TEXT:

BEGIN

Suspend Your Disbelief

An Interview with Matthew Salesses

"I hope the book becomes irrelevant as soon as possible. Then it will have done its job."

Interviews |

An Interview with Matthew Salesses

"We need to stop pretending the story just comes on its own and isn’t within the writer’s control." Matthew Salesses and Ayşe Papatya Bucak talk craft, workshop, and his new book, Craft in the Real World, out now from Catapult.

For years I have been following Matthew Salesses’s thoughts on craft, on workshop, on revision as they appeared periodically on Pleides and other websites. I was thrilled to learn those thoughts had been gathered, developed and expanded on in his much-anticipated book, Craft in the Real World: Rethinking Fiction Writing and the Workshop (Catapult).

The book manages to be both practical and philosophical, and with any luck will change creative writing pedagogy forever. Gone will be the days of singular rules, the same old examples, and the “workshop story.” Instead conversations can be about traditions, possibilities, and the writer’s intent.

It was my pleasure to talk pedagogy with Matthew via the magic of the internet.


Ayşe Papatya Bucak: I understand one of the major points of Craft in the Real World to be that there is no such thing as a universal reader, and as a result, workshops need to understand who the audience is for a piece of writing before they can give appropriate feedback on it. Who is your intended audience for this book and how did that impact the writing of the book? Were there specific moments where you made decisions based on audience?

Matthew Salesses: The audience for the book shifted through edits, which is quite common for me. As you might expect, the publisher wanted a broader audience than the audience I was most concerned with. I had also written many of the chapters as essays for different audiences, and a large part of making everything a book was editing the chapters to have a more unified sense of audience.

END

THINGS TO DO:
1 - In the interview, why did turning the chapters into a book call for so much editing? Answer in one to three sentences.
2 - Answer these questions on the interview:
(a) Which publisher brought out Craft in the Real World?
(b) Which website does the introduction name as one place where Salesses's thoughts on craft periodically appeared?
(c) Through what means did Bucak talk with Salesses?
The records have nothing to do with the text.

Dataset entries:

BEGIN

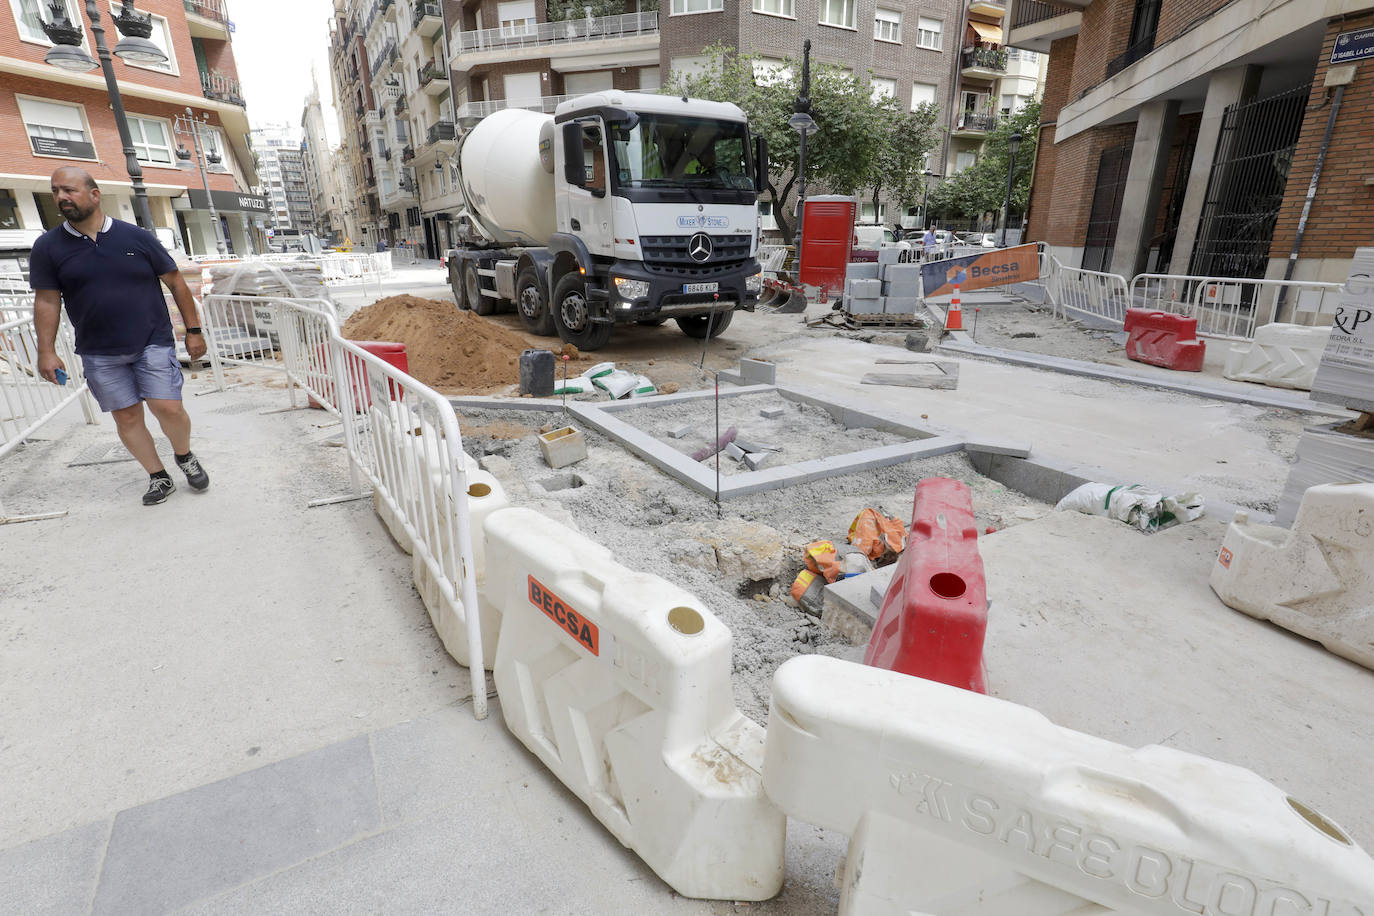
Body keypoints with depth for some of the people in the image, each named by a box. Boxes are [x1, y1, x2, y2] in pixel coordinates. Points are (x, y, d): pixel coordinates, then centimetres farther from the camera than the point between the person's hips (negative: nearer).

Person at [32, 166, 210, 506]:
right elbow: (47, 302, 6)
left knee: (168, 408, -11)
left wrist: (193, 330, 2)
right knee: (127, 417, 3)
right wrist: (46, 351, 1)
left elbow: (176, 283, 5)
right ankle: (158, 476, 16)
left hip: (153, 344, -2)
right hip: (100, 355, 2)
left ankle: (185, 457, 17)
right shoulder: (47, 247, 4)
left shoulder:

END
BEGIN

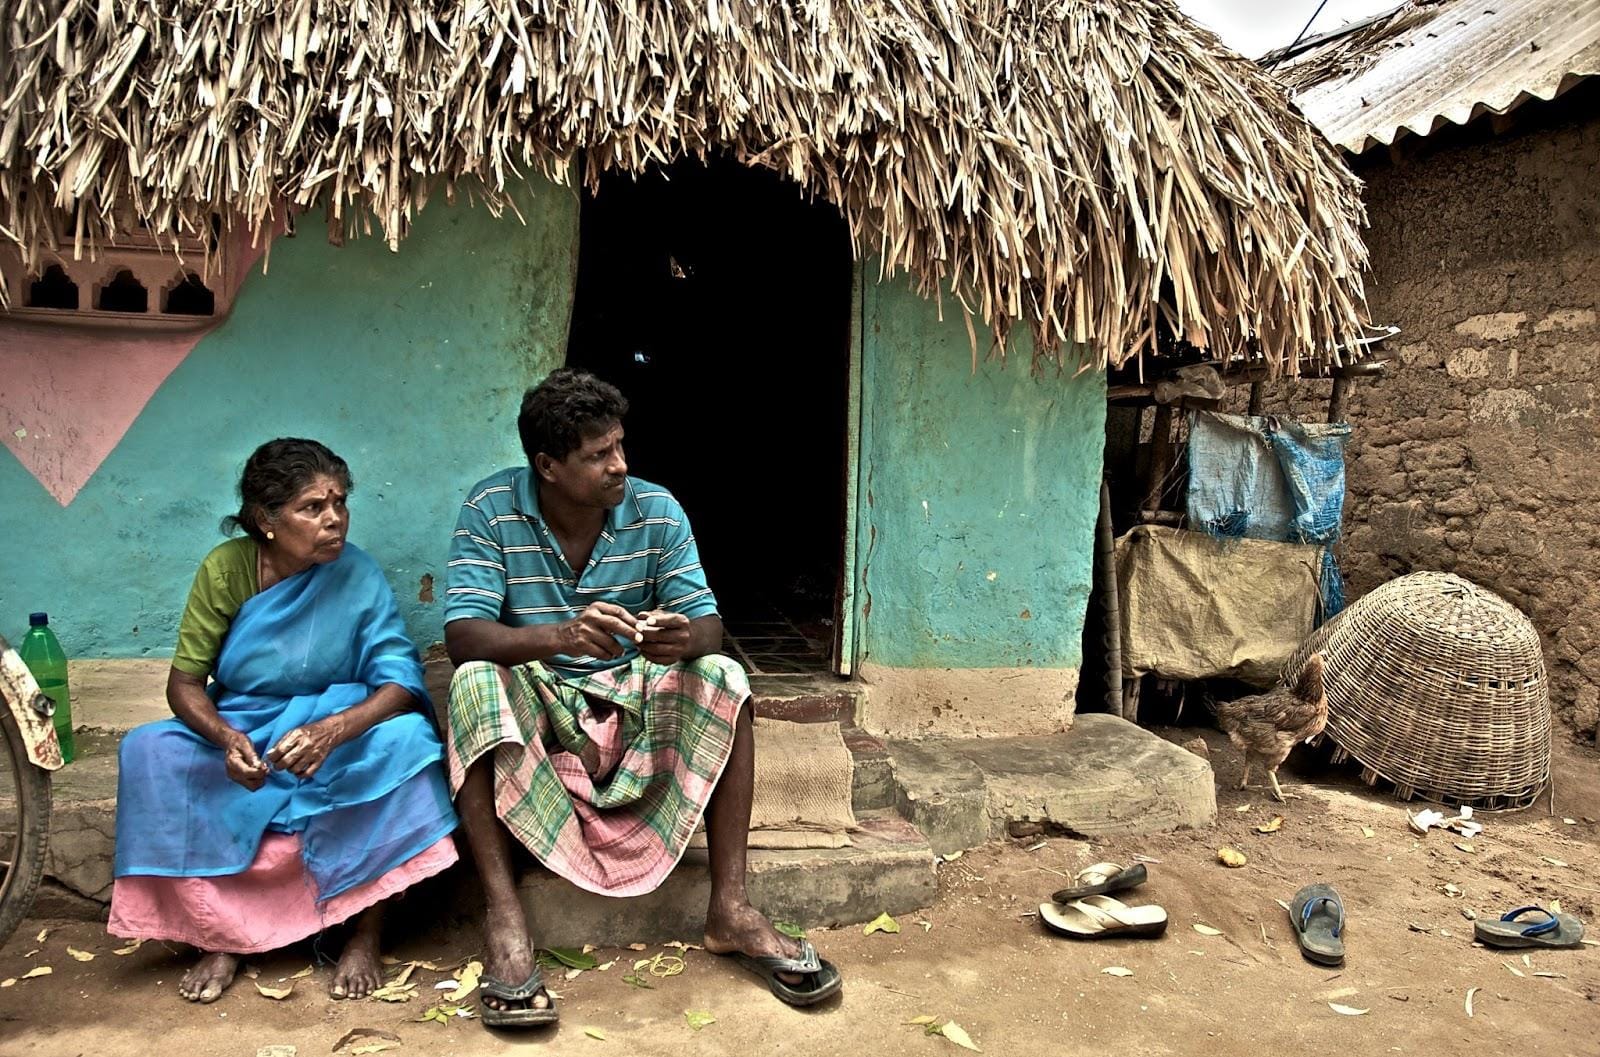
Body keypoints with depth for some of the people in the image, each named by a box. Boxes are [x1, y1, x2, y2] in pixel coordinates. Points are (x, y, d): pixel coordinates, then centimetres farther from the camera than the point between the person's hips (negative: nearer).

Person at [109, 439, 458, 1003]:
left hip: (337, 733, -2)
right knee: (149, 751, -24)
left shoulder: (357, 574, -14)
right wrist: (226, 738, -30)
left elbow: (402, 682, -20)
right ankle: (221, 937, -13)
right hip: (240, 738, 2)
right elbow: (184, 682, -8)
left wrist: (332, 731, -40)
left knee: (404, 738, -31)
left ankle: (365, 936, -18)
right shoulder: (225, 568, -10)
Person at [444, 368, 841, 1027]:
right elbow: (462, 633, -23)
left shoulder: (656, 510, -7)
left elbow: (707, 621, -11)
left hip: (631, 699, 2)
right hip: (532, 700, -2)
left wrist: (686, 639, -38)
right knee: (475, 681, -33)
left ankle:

END
BEGIN

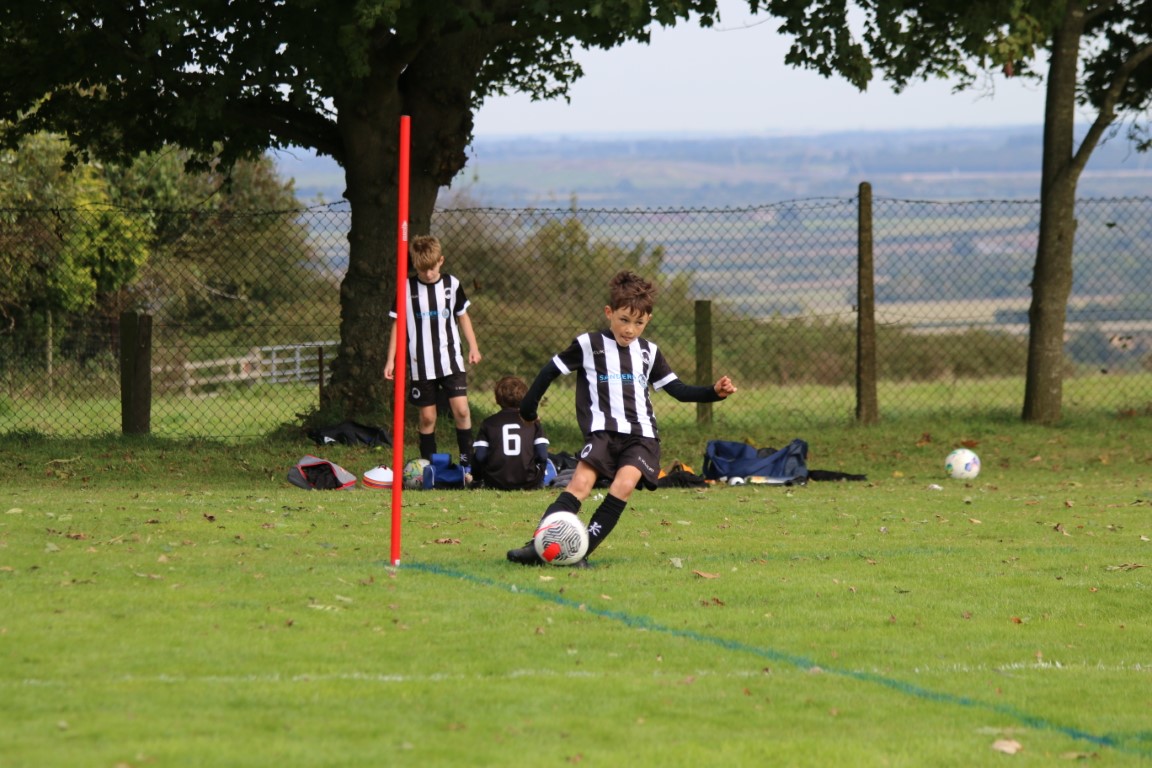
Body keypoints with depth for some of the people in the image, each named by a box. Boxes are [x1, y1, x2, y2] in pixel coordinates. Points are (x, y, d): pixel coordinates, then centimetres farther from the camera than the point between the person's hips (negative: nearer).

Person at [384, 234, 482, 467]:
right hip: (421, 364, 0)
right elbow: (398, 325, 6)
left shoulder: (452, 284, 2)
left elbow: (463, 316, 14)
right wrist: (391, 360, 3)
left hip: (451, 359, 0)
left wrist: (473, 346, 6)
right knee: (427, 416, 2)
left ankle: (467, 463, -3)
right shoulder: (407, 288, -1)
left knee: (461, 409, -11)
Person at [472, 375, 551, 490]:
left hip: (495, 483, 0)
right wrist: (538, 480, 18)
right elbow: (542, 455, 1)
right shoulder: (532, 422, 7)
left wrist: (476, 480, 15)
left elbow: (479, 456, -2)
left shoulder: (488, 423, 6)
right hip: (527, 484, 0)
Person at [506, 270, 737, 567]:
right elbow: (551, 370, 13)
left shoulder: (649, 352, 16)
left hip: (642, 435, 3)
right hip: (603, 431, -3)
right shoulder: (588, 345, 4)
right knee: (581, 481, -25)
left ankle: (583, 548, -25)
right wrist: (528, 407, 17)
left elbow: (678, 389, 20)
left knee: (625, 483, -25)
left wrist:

END

RESPONSES PER TASK:
1 - Salesses had written many of the chapters as essays for different audiences. Much of making them into a book was editing them to share a more unified sense of audience.

2 -
(a) Catapult
(b) Pleides
(c) The internet